Requisitos da tarefa: Retome, por favor, a notícia abaixo sobre a morte do adolescente atingido por uma pedra na Praia Azul, escrevendo a continuação a partir da última frase apresentada.

Texto do documento:
^^^^^^^^^^^^^^^^

Adolescente de 17 anos morre no Hospital Geral de Benguela após ser atingido com pedra na cabeça na Praia Azul por elemento ainda não identificado - Polícia garante que está a investigar
Um adolescente de 17 anos de idade, que em vida respondia pelo nome Simão Chigando, morreu na quarta-feira (11), no Hospital Geral de Benguela, após ter sido atingido com uma pedra na cabeça, arremessada por elemento de um grupo ainda não identificado.
Por: Laurentino Tchatuvela
De acordo com o irmão do malogrado, que preferiu não se identificar, o caso aconteceu no passado domingo (8), quando a vítima, a convite de amigos, deslocou-se à Praia Azul, em Benguela, para participar numa actividade recreativa.
Explicou que no local, encontravam-se vários grupos provenientes de diferentes bairros, entre eles as “Mamãs da OMA”, “Botões”, “Kilombo” e “Ceta Nova”.
Referiu que, um elemento do grupo Ceta Nova aproximou-se de um jovem do bairro 4, tendo iniciado uma discussão que rapidamente evoluiu para agressões físicas.
O irmão da vítima disse que um indivíduo apareceu com uma pedra e arremessou-a, alegadamente com intenção de atingir o amigo do adolescente.
Sublinhou que, a pedra acabou por atingir Simão Chigando na cabeça, fazendo com que este caísse imediatamente ao solo.
Os amigos ainda tentaram reanimá-lo, despejando água sobre o seu corpo, mas sem sucesso.
Posteriormente, levaram-no para um posto médico próximo da Baía Azul, onde recebeu três balões de soro, tendo recuperado momentaneamente e regressado à casa.
Porém, conta o familiar, já em casa, por volta das 20 horas de domingo, o adolescente começou a queixar-se de fortes dores no braço, mas não contou à família que tinha sido atingido na cabeça.
Na sequência, foi levado a um posto médico do bairro 4, onde recebeu uma injecção para aliviar a dor.
Durante a madrugada, o estado de saúde agravou-se e, devido às dificuldades de assistência médica durante a noite, a família decidiu levá-lo, por volta das 5 horas de segunda-feira (9), ao Hospital Municipal de Benguela.
Conforme o irmão, o adolescente permaneceu algum tempo sem assistência médica e medicamentosa, apesar de apresentar um quadro clínico preocupante.
Mais tarde, uma jovem que esteve com o grupo na praia esclareceu à família que Simão havia sido atingido com uma pedra na cabeça, facto que levou os familiares a solicitar a transferência do adolescente para o Hospital Geral de Benguela.
Por volta das 11 horas de terça-feira, a transferência foi finalmente autorizada.

^^^^^^^^^^^^^^^^

Listagem fornecida:
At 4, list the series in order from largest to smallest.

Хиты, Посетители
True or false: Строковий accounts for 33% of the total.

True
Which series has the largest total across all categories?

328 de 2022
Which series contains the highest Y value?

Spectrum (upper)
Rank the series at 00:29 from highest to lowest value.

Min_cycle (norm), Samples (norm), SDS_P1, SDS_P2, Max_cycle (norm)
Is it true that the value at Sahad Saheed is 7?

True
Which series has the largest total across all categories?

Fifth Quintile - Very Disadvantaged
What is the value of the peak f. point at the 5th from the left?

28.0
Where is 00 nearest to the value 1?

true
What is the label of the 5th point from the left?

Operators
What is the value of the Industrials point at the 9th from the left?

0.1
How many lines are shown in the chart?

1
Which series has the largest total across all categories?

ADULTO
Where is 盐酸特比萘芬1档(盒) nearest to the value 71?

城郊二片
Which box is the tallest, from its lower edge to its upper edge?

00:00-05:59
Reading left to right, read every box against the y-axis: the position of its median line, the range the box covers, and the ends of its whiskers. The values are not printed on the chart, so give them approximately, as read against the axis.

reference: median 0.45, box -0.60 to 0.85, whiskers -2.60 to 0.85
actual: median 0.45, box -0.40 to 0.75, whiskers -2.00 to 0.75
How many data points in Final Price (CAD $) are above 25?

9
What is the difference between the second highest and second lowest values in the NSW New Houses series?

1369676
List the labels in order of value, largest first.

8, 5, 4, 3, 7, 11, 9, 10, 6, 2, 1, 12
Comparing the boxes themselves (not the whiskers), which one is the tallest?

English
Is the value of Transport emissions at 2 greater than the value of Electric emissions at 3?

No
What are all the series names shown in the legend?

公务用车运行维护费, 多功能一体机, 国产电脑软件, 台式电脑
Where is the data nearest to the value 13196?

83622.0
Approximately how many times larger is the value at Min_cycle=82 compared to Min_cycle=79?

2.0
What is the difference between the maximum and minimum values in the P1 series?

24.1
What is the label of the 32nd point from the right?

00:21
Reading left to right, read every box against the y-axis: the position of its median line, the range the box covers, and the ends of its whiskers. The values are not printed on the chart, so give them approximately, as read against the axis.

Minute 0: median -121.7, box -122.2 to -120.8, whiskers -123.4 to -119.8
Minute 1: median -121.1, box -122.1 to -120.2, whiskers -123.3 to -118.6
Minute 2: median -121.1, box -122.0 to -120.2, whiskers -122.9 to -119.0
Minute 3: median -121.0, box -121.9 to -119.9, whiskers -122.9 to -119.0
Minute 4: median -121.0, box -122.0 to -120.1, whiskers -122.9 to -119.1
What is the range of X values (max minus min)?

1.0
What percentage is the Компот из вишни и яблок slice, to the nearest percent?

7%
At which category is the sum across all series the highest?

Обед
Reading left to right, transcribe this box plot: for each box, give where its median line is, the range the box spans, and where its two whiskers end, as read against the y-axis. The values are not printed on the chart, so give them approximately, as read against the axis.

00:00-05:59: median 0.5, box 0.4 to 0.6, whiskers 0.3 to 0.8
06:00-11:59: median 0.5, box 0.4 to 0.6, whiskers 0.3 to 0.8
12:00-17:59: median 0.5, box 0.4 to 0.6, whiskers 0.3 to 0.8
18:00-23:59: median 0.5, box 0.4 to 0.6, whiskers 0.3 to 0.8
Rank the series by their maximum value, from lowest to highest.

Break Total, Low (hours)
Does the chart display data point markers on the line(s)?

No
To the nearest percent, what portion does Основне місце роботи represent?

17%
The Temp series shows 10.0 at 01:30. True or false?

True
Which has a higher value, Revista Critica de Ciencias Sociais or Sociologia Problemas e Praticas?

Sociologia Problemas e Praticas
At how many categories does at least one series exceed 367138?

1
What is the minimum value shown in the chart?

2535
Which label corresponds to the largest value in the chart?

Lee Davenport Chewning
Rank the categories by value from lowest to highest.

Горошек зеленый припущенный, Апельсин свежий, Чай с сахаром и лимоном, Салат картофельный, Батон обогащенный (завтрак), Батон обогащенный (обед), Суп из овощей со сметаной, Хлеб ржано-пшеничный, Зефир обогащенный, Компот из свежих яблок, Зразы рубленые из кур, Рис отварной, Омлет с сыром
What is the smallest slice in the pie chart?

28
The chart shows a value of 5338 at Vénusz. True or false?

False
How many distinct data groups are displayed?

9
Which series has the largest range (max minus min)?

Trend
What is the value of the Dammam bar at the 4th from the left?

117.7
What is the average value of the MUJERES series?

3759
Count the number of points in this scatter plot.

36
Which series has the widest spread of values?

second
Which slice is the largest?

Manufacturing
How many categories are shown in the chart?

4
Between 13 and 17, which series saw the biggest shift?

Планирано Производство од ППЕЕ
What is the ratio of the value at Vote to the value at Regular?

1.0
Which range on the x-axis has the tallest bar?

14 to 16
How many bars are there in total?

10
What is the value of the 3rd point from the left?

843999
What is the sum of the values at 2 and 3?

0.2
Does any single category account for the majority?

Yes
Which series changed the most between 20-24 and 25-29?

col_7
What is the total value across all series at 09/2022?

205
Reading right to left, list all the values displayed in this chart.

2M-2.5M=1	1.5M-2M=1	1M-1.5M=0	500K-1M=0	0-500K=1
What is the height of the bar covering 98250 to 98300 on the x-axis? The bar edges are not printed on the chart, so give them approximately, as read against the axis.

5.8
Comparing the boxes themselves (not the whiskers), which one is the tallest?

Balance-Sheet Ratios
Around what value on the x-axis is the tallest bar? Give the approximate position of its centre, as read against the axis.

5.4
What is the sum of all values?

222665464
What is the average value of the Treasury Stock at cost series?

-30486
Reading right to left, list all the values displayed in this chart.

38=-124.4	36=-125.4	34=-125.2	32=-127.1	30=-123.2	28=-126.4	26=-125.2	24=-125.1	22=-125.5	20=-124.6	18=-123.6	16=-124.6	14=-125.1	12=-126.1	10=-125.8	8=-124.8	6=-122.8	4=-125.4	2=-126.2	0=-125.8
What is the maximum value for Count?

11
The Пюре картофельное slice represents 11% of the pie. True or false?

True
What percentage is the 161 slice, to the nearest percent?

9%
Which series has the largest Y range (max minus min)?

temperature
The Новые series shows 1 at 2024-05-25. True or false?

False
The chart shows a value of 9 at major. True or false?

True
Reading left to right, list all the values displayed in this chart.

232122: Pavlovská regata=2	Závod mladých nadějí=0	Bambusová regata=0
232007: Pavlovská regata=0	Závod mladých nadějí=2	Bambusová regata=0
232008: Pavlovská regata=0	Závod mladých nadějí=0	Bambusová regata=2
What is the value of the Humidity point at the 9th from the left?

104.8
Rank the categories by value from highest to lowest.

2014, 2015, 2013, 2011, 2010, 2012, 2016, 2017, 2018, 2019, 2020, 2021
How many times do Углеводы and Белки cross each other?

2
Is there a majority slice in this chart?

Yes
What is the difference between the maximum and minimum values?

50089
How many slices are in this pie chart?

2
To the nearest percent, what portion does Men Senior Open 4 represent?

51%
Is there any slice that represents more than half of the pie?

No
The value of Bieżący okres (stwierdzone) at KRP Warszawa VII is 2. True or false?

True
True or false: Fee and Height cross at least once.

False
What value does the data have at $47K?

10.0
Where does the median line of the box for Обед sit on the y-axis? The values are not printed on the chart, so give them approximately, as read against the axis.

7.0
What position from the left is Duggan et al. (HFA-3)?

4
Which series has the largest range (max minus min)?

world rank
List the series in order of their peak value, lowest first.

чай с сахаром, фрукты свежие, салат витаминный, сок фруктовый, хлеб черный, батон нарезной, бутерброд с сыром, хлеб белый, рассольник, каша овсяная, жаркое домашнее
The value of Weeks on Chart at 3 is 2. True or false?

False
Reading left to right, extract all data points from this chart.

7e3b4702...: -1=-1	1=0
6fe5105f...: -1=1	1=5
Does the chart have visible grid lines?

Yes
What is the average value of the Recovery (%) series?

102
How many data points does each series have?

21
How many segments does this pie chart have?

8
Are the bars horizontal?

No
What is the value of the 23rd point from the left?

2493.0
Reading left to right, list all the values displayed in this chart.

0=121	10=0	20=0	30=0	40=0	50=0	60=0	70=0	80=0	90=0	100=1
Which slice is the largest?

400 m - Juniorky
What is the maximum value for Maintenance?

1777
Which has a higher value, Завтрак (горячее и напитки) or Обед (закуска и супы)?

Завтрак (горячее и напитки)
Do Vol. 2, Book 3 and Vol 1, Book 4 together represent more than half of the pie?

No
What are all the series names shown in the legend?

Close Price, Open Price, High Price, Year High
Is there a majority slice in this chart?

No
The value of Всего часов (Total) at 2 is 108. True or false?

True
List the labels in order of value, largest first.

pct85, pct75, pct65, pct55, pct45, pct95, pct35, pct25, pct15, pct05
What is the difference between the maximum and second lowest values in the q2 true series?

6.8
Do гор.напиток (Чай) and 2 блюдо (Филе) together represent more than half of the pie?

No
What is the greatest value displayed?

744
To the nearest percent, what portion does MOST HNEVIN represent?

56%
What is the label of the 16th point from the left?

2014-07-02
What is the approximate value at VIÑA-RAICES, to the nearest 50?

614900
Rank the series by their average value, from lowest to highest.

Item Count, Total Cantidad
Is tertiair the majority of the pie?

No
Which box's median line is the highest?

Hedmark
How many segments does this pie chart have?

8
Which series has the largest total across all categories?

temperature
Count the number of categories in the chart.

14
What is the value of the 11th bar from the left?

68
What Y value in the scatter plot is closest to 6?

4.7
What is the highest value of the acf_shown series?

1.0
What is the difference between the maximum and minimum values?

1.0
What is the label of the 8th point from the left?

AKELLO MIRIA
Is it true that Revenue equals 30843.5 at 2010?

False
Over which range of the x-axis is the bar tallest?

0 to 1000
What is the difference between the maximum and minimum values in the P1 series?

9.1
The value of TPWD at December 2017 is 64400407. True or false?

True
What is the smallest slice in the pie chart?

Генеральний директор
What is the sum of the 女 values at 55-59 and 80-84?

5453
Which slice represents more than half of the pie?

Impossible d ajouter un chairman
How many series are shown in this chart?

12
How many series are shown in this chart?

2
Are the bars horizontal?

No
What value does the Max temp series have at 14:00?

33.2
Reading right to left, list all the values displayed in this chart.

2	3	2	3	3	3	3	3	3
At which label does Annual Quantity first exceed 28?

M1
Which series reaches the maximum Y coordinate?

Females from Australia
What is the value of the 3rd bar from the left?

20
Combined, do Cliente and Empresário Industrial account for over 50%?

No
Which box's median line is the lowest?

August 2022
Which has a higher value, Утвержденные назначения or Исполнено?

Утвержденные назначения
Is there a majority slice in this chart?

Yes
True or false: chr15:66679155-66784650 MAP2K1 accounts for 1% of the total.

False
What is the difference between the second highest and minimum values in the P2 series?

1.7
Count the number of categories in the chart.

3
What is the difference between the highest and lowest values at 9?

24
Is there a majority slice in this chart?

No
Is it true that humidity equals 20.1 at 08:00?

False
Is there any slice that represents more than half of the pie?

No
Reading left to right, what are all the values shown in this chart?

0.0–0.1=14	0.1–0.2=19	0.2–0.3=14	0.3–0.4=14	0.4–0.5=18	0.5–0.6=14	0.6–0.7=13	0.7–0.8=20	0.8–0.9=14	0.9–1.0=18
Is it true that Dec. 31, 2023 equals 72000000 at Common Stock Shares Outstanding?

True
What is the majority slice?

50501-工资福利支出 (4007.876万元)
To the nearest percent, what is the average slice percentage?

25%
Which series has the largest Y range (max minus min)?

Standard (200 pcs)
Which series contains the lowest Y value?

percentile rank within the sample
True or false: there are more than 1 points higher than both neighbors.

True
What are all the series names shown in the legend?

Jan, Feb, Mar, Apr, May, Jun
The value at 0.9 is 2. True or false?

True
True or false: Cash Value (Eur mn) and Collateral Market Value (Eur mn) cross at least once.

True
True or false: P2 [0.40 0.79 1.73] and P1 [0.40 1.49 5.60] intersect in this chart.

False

^^^^^^^^^^^^^^^^

Resposta da tarefa:
Já no banco de urgência do hospital geral, um médico avaliou o caso e solicitou a realização urgente de um TAC, tendo realçado que o impacto na cabeça tinha sido muito forte e que havia sangue a atingir parte do cérebro.
Na sequência, o adolescente entrou em estado de coma e foi encaminhado para o bloco operatório por volta das 15 horas.
Na quarta-feira, por volta das 11 horas, os médicos comunicaram à família que o paciente não resistiu aos ferimentos e acabou por morrer.
O familiar espera que, o autor da agressão seja identificado, apelando igualmente para que os responsáveis do mesmo, devem se manifestar para que prestem algum apoio à família neste momento de dor.
O presumível agressor pertence a um grupo denominado “URP”, na zona da Ceta Nova.
O irmão do malogrado afirmou ainda que a família atravessa um período de grande sofrimento, uma vez que, nos últimos meses, registaram-se três mortes entre parentes próximos.
"Em Janeiro do ano em curso, no dia 26, o irmão do Simão foi baleado no bairro 4, em Fevereiro por indivíduo não identificado, no dia 10, perdemos o tio do Simão, que foi morto à facada no bairro do Caloómbo por "Edy Eli" que se encontra preso em Benguela ele é do Sambizanga em Luanda", notou.
"Há informação que ele só está em Benguela a seis meses porque assaltou uma residência em Luanda e tirou vida de duas pessoas, já na quarta-feira, o Simão morreu depois de ser atingido com uma pedra na cabeça”, frisou.
À margem do caso, contactado pelo Na Mira do Crime, o porta-voz da Polícia Nacional em Benguela, superintendente-chefe Ernesto Tchiwale, explicou que o incidente ocorreu na Praia Azul, quando um grupo de adolescentes e outros jovens realizava uma excursão recreativa no local.
O oficial disse que, durante a actividade, surgiram desentendimentos entre os presentes, que resultaram em agressões recíprocas e arremesso de objectos.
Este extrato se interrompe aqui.